Exercise objective => The answer is all of the data, repeated exactly.

Given information =>
:::
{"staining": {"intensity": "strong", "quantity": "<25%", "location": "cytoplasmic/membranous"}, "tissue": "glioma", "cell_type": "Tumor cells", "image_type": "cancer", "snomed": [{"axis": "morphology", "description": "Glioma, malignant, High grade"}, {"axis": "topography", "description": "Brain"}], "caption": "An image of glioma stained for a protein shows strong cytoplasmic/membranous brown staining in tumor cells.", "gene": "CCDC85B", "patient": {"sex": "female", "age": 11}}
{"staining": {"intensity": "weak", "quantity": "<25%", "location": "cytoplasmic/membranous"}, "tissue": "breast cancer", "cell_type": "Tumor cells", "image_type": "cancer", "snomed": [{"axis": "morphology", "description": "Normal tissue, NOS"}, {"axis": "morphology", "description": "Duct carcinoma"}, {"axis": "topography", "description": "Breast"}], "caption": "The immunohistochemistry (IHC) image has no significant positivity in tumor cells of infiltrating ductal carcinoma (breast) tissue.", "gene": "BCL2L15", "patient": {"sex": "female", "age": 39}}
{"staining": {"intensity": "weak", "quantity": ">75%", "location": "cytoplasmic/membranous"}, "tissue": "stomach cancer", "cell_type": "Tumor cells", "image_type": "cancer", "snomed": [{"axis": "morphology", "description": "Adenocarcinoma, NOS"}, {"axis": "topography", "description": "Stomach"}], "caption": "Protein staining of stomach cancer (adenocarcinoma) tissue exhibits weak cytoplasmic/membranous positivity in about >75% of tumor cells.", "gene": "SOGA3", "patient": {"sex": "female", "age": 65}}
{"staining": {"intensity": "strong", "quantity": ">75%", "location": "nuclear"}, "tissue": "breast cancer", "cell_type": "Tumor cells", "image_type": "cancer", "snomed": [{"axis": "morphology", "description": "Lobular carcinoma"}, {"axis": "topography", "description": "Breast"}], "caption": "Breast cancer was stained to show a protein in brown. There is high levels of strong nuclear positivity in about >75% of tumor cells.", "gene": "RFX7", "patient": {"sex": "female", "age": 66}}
:::
Result of the task =>
{"staining": {"intensity": "strong", "quantity": "<25%", "location": "cytoplasmic/membranous"}, "tissue": "glioma", "cell_type": "Tumor cells", "image_type": "cancer", "snomed": [{"axis": "morphology", "description": "Glioma, malignant, High grade"}, {"axis": "topography", "description": "Brain"}], "caption": "An image of glioma stained for a protein shows strong cytoplasmic/membranous brown staining in tumor cells.", "gene": "CCDC85B", "patient": {"sex": "female", "age": 11}}
{"staining": {"intensity": "weak", "quantity": "<25%", "location": "cytoplasmic/membranous"}, "tissue": "breast cancer", "cell_type": "Tumor cells", "image_type": "cancer", "snomed": [{"axis": "morphology", "description": "Normal tissue, NOS"}, {"axis": "morphology", "description": "Duct carcinoma"}, {"axis": "topography", "description": "Breast"}], "caption": "The immunohistochemistry (IHC) image has no significant positivity in tumor cells of infiltrating ductal carcinoma (breast) tissue.", "gene": "BCL2L15", "patient": {"sex": "female", "age": 39}}
{"staining": {"intensity": "weak", "quantity": ">75%", "location": "cytoplasmic/membranous"}, "tissue": "stomach cancer", "cell_type": "Tumor cells", "image_type": "cancer", "snomed": [{"axis": "morphology", "description": "Adenocarcinoma, NOS"}, {"axis": "topography", "description": "Stomach"}], "caption": "Protein staining of stomach cancer (adenocarcinoma) tissue exhibits weak cytoplasmic/membranous positivity in about >75% of tumor cells.", "gene": "SOGA3", "patient": {"sex": "female", "age": 65}}
{"staining": {"intensity": "strong", "quantity": ">75%", "location": "nuclear"}, "tissue": "breast cancer", "cell_type": "Tumor cells", "image_type": "cancer", "snomed": [{"axis": "morphology", "description": "Lobular carcinoma"}, {"axis": "topography", "description": "Breast"}], "caption": "Breast cancer was stained to show a protein in brown. There is high levels of strong nuclear positivity in about >75% of tumor cells.", "gene": "RFX7", "patient": {"sex": "female", "age": 66}}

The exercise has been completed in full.